• Arbeitsanweisung: Schreib alle folgenden Einträge wortgetreu ab. Die Bilder lässt du in deiner Antwort weg.

• Aufgeführte Einträge:
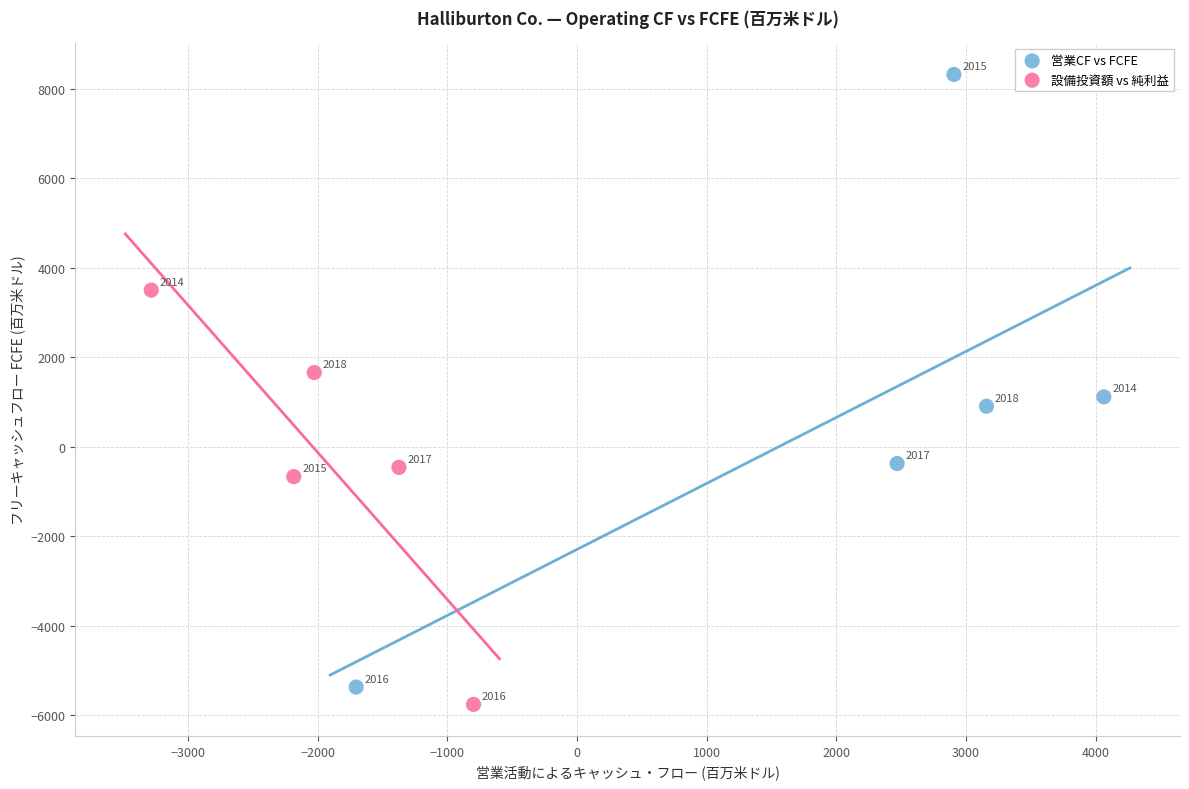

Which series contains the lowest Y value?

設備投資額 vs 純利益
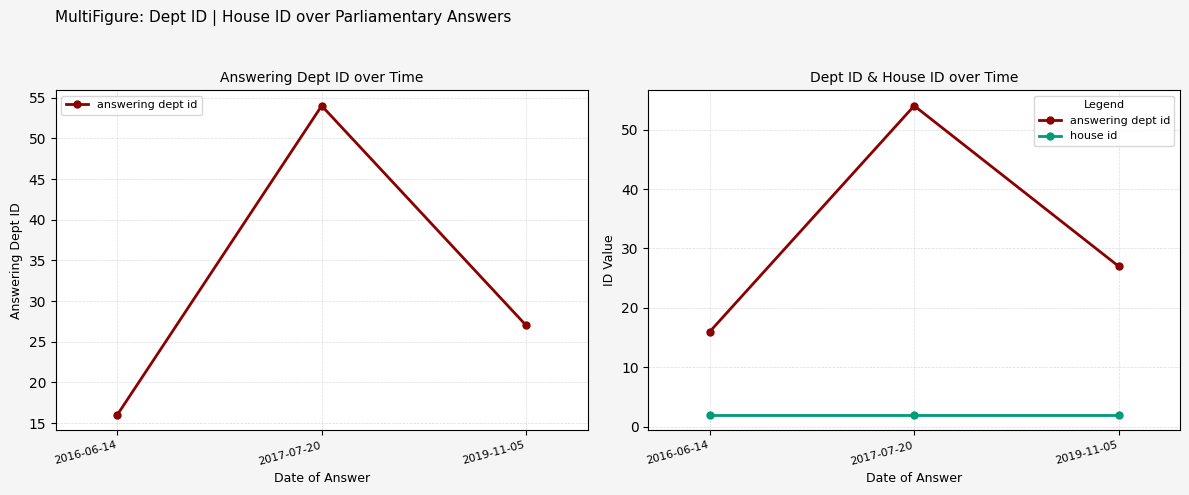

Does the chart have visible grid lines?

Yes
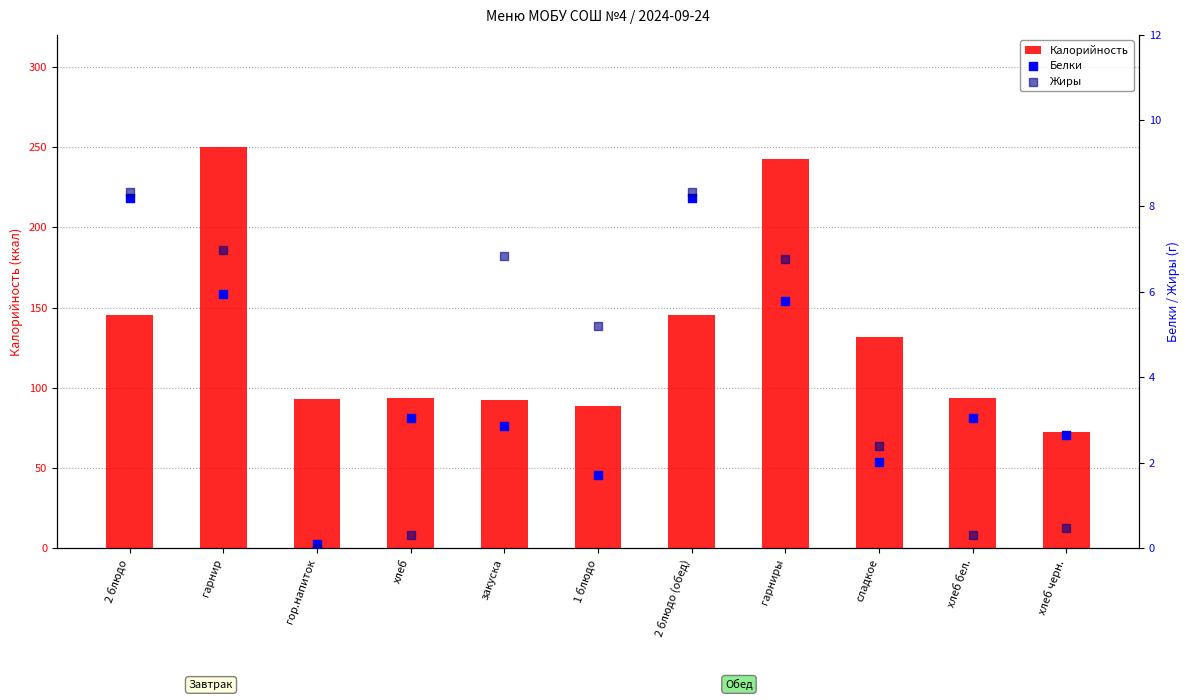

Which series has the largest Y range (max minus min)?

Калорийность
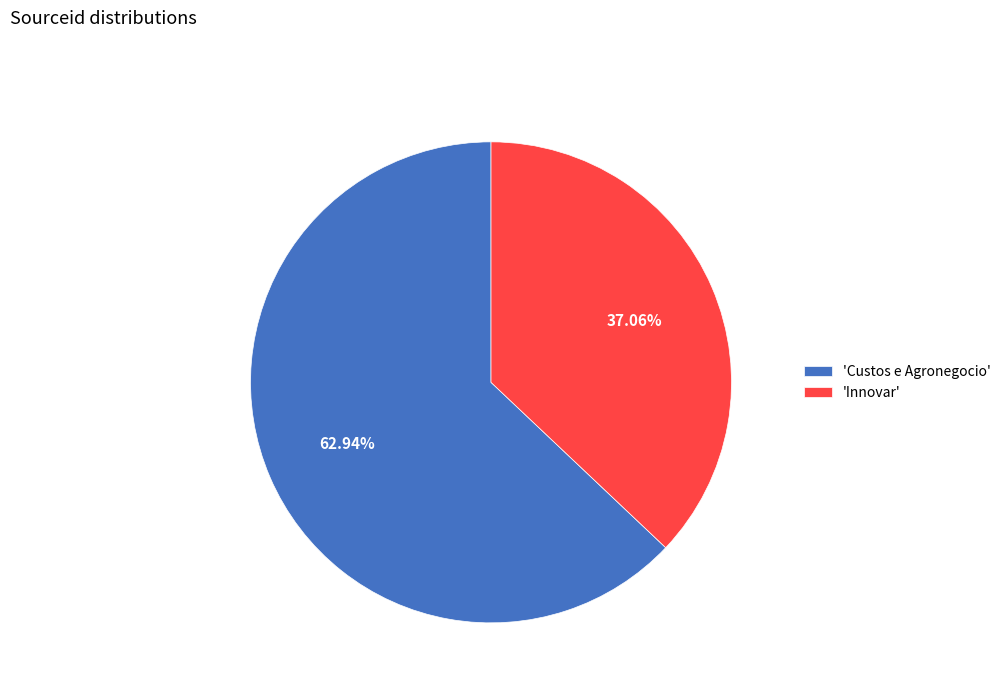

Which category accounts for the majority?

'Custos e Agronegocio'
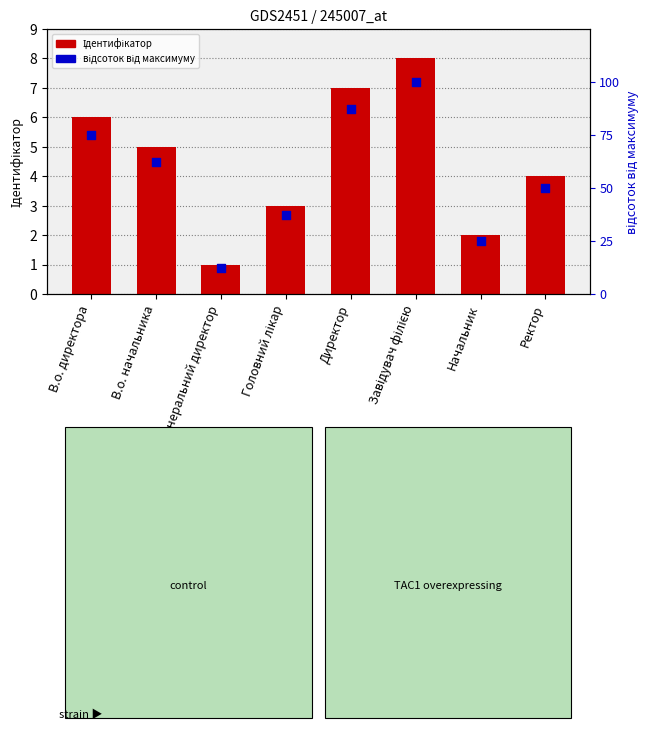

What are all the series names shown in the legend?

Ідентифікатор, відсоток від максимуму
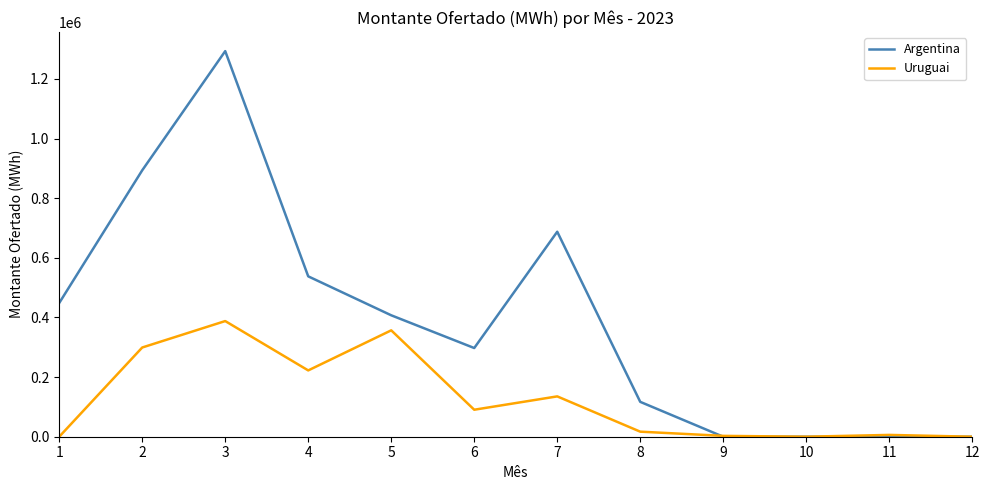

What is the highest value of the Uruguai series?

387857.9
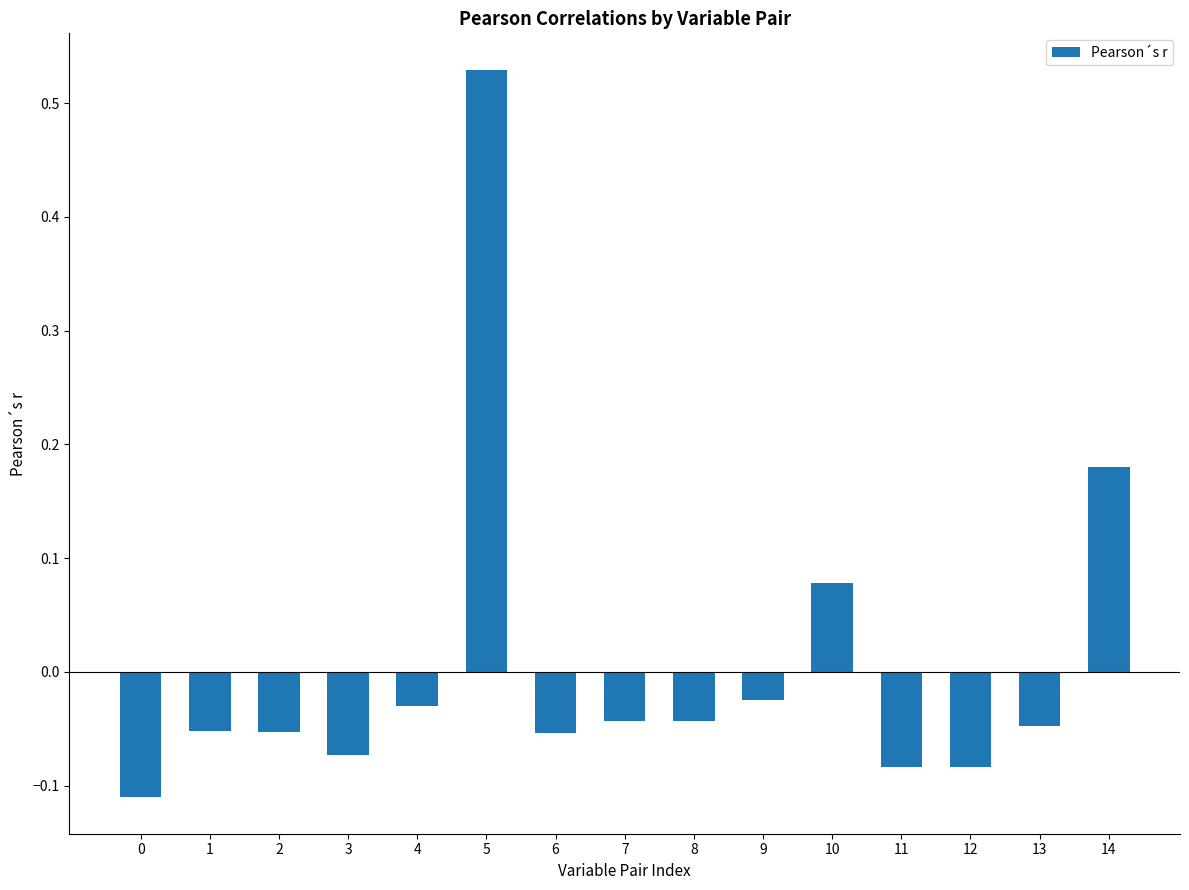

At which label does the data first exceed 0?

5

• Deine Antwort:
Which series contains the lowest Y value?

設備投資額 vs 純利益

Does the chart have visible grid lines?

Yes

Which series has the largest Y range (max minus min)?

Калорийность

Which category accounts for the majority?

'Custos e Agronegocio'

What are all the series names shown in the legend?

Ідентифікатор, відсоток від максимуму

What is the highest value of the Uruguai series?

387857.9

At which label does the data first exceed 0?

5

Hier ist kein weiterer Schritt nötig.